Flowker tells you its own status through dedicated health endpoints. Instead of guessing whether the service is up, you can query it directly and get a clear answer — is it running, is it ready to accept traffic, and are all its dependencies healthy. There are three levels of health check, from the simplest to the most detailed.

Is the process running?

The liveness check confirms that the Flowker process is up and responding. Kubernetes uses this continuously — if the service stops answering, the pod is automatically restarted.
GET /health/live
Returns a JSON object with status healthy when the process is running.
See the Check liveness endpoint for full details.

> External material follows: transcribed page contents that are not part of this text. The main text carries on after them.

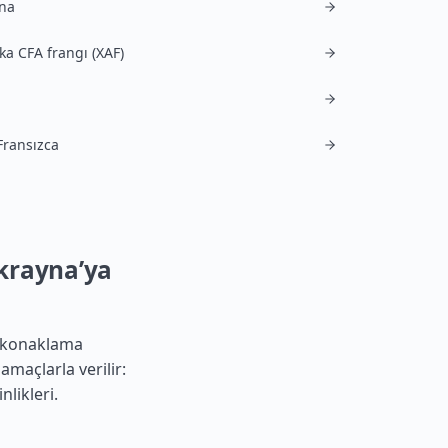
na
ka CFA frangı (XAF)
Fransızca
Ukrayna’ya
r konaklama
 amaçlarla verilir:
nlikleri.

Is Flowker accepting traffic?

The readiness check goes one step further — it verifies that Flowker and its database are both healthy. If the database is unreachable, traffic stops being routed to that instance until the connection recovers.
GET /health/ready
Returns a JSON object with status healthy when Flowker and its database are both operational, or unhealthy when the database connection is down.
See the Check readiness endpoint for full details.

What’s the full status?

The full health check gives you the complete picture — service version, uptime, and the status of every dependency. This is the endpoint to use when diagnosing issues or verifying a deployment.
GET /health
Returns version, uptime, and the health of each dependency.
See the Check service health endpoint for full details.
Example — everything healthy:
{
  "status": "healthy",
  "version": "1.0.0",
  "uptime": "4h32m15s",
  "checks": {
    "database": { "status": "healthy" }
  }
}
Example — database issue (HTTP 503):
{
  "status": "unhealthy",
  "checks": {
    "database": {
      "status": "unhealthy",
      "message": "database ping failed: connection refused"
    }
  }
}
A 503 response from /health or /health/ready means Flowker is running but cannot safely process requests. This usually indicates a database connectivity issue — contact your engineering team immediately.

What you’ll see in Grafana


Lerian’s pre-configured dashboards give you a business-level view of Flowker’s behavior in real time.

Request throughput

How many API calls Flowker is receiving per second, broken down by route (e.g., workflow execution, workflow list, health). Useful for spotting traffic spikes or unexpected drops in activity.

Response time (P95 latency)

The time it takes Flowker to respond to 95% of requests. A rising P95 can indicate that executions are taking longer than expected — useful as an early warning before a full degradation.

Error rate

The proportion of requests that returned a server error (HTTP 5xx). A non-zero error rate means something is failing inside Flowker. Spikes here warrant immediate investigation.

Active executions

How many workflows are currently being executed. Useful for understanding load patterns and whether executions are completing as expected.

How to interpret execution status


Each workflow execution in Flowker has a status that tells you where it stands.
StatusMeaningWhat to do
pendingExecution is queued and waiting to startNormal — will transition to running shortly
runningExecution is in progressNormal — monitor for completion
completedAll steps finished successfullyNo action needed
failedAt least one step failedCheck the execution details for the error message
If you see a significant number of failed executions in a short period, check the error rate dashboard and flag it to engineering. A single failure is often expected; a pattern is a signal.

When to involve engineering


You can self-serve most status checks through the health endpoints and Grafana. Escalate to engineering when:
  • /health or /health/ready returns 503 (service unavailable)
  • Error rate dashboard shows a sustained spike (not a one-off)
  • P95 latency is consistently above the baseline for your workflows
  • A large number of executions are failed with no clear trigger
  • Flowker is not processing new executions despite being marked healthy
In these cases, share the Grafana dashboard link or a screenshot with the engineering team along with the timeframe — it speeds up diagnosis significantly.